The Beginning of the End for the Prohibition Against Hemp

Despite a brief respite during World War II when the US government encouraged its citizens to grow hemp for fiber and oil, the plant was maligned and prohibited until major changes in 2014. A Congressional Research Service publication describes how the 2014 farm bill allowed the production of hemp under restrictions tightly controlled by the DEA.

Interest in the US of hemp as an agricultural commodity had been increasing at the state level since the 1990s. With strong interest in the research of the growth and uses of hemp, the 2014 farm bill authorized pilot programs to study these topics if they were approved by the state departments of agriculture and the USDA.

Hemp Becomes an Official Agricultural Commodity in 2018

The 2018 farm bill brought major changes to the status of industrial hemp – mostly legalizing its production in the United States. As described by the Brookings Institute, the leadership of Senate Majority Leader Mitch McConnell was instrumental to the inclusion of hemp in the farm bill. Senator McConnell hails from Kentucky – one of the best places in the world to cultivate hemp.

However, the new farm bill mandates numerous restrictions on the growth of hemp. The primary one is that hemp must contain less than 0.3% THC. If growers exceed this mandate, they are considered to be growing marijuana, which is still regulated as a controlled substance at the federal level.
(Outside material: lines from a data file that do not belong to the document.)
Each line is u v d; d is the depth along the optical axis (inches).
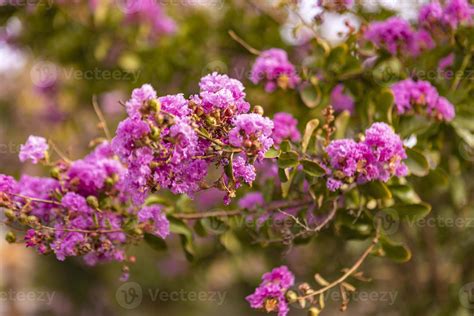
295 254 172.9
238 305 289.0
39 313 356.8
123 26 168.7
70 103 213.8
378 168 88.0
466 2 109.2
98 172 92.6
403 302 172.6
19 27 179.6
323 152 94.0
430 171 112.9
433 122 108.1
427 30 113.2
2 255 360.5
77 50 177.9
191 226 117.5
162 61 166.7
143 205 99.3
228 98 72.6
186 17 172.1
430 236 159.9
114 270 335.9
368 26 115.6
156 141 70.4
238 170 73.7
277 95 124.2
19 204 91.0
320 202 96.0
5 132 298.4
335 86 117.5
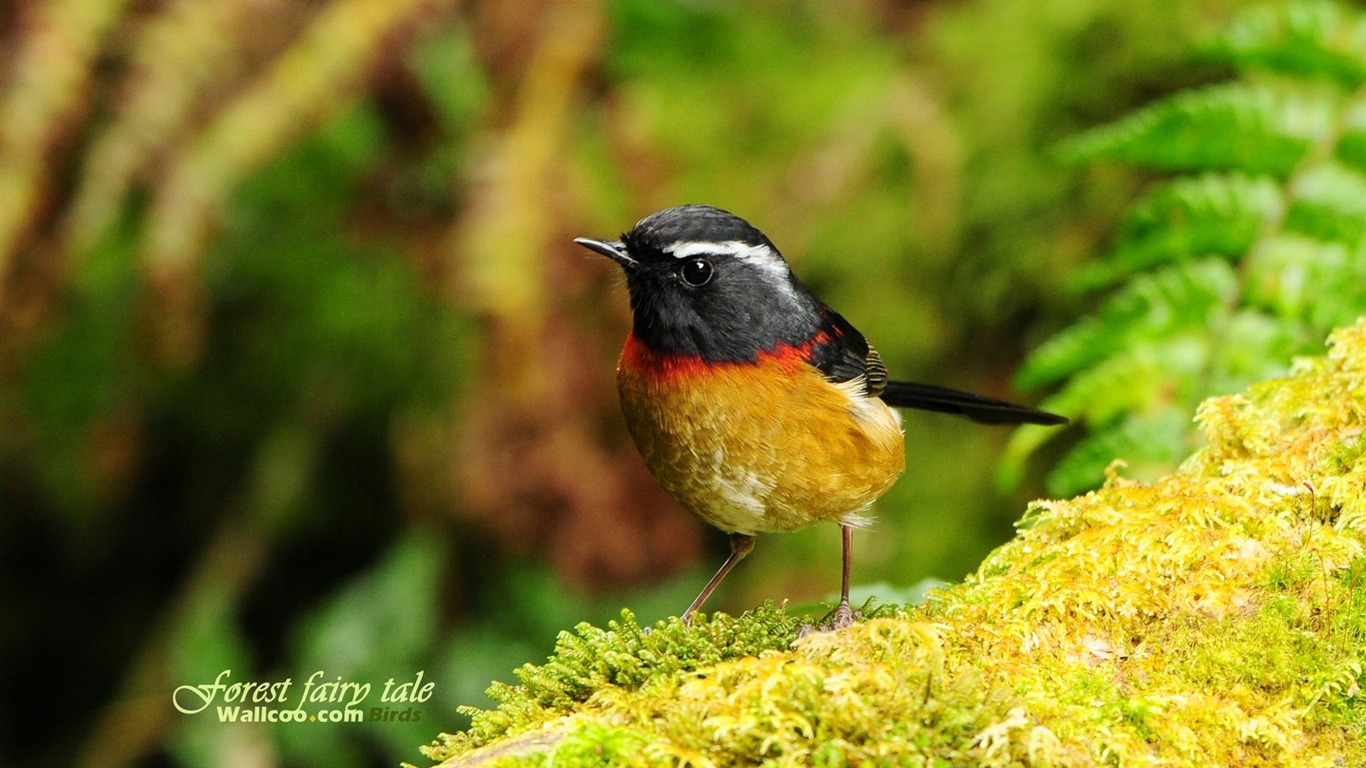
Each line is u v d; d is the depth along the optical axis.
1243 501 4.91
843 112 12.52
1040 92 12.17
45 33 9.90
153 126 10.06
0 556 13.66
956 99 12.48
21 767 13.15
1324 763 4.15
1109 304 8.43
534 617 11.66
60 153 10.20
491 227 10.65
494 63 11.52
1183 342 8.24
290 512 13.03
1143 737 4.16
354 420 13.05
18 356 11.38
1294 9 8.66
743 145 12.57
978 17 12.62
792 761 3.89
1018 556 5.26
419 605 11.51
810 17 13.10
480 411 10.79
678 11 12.84
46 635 13.68
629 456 11.03
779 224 12.34
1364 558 4.57
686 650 5.01
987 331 12.55
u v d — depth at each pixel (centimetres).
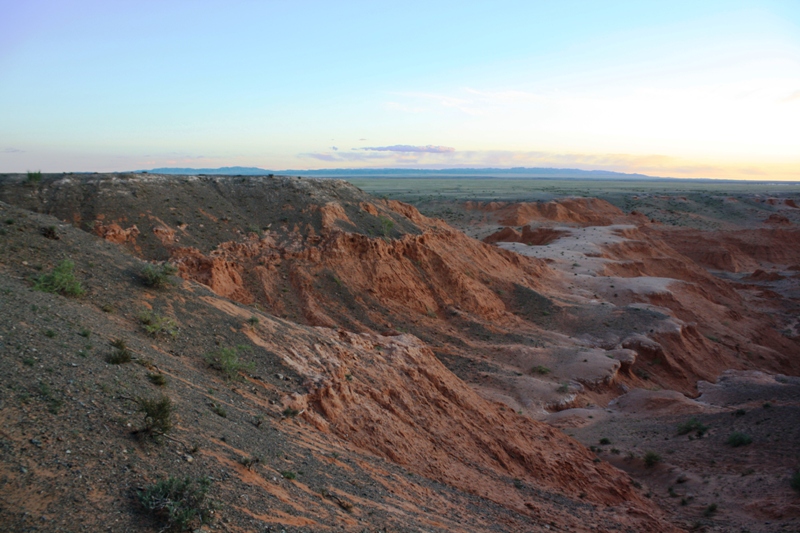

In addition, both state and federal authorities share regulatory power over the cultivation and production of hemp.

Hemp is used in more than 25,000 products as diverse as oils in lotions and a form of concrete known as hempcrete. The plant is even used to remove heavy metals from the soil and is grown at Chernobyl for this purpose.

Considering that more than 30 countries grow hemp as a commercial crop, and the US imported $67.3 million in hemp products in 2017, it was long past time to legalize its production in the US. In fact, retail sales of hemp products in the US totaled nearly $700 million in 2016 according to the Hemp Industries Association.